Self-similar chain conformations in polymer gels

TL;DR

This study uses molecular dynamics simulations to investigate the swelling behavior and internal structure of polymer gels, revealing new scaling laws that challenge classical theories and proposing a self-similar model for network strands.

Contribution

It introduces a novel exponent for the internal structure of swollen polymer networks and a simple Flory argument supporting a self-similar interpenetrating strand model.

Findings

Equilibrium swelling saturates at Q_eq = N_e^(3/5).

Internal structure characterized by exponent nu=0.72, contradicting classical predictions.

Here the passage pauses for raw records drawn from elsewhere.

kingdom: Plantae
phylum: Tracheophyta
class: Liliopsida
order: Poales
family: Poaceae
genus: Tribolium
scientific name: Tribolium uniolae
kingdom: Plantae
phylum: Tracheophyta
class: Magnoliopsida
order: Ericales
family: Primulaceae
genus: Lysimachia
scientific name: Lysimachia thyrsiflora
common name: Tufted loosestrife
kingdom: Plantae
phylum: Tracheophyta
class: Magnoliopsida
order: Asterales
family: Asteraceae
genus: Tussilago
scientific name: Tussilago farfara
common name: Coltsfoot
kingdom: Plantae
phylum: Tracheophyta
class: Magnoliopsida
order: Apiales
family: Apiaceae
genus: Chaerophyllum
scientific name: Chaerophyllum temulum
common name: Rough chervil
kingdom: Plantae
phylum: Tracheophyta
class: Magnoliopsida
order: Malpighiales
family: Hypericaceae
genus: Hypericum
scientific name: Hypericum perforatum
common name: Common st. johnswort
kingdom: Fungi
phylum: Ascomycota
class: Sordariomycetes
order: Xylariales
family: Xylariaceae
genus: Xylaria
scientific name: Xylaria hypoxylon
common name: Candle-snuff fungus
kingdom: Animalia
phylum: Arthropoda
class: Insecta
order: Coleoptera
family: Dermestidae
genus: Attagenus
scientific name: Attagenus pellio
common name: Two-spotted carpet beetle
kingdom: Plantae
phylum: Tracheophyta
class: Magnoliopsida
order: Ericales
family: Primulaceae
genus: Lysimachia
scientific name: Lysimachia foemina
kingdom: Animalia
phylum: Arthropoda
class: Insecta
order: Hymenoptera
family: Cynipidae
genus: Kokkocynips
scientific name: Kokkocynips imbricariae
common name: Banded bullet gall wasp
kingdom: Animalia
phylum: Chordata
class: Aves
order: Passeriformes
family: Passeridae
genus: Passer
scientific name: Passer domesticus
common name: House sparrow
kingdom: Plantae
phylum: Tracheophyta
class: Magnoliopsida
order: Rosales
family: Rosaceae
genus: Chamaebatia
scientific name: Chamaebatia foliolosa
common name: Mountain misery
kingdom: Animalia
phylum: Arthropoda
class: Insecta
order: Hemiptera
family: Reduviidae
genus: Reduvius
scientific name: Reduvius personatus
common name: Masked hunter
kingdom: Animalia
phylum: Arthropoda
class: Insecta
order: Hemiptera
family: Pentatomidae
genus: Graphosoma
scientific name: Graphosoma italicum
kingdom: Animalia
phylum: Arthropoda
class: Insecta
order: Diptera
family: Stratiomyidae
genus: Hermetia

Proposes a self-similar interpenetrating strand model with nu=7/10.

Abstract

We use molecular dynamics simulations to study the swelling of randomly end-cross-linked polymer networks in good solvent conditions. We find that the equilibrium degree of swelling saturates at Q_eq = N_e**(3/5) for mean strand lengths N_s exceeding the melt entanglement length N_e. The internal structure of the network strands in the swollen state is characterized by a new exponent nu=0.72. Our findings are in contradiction to de Gennes' c*-theorem, which predicts Q_eq proportional N_s**(4/5) and nu=0.588. We present a simple Flory argument for a self-similar structure of mutually interpenetrating network strands, which yields nu=7/10 and otherwise recovers the classical Flory-Rehner theory. In particular, Q_eq = N_e**(3/5), if N_e is used as effective strand length.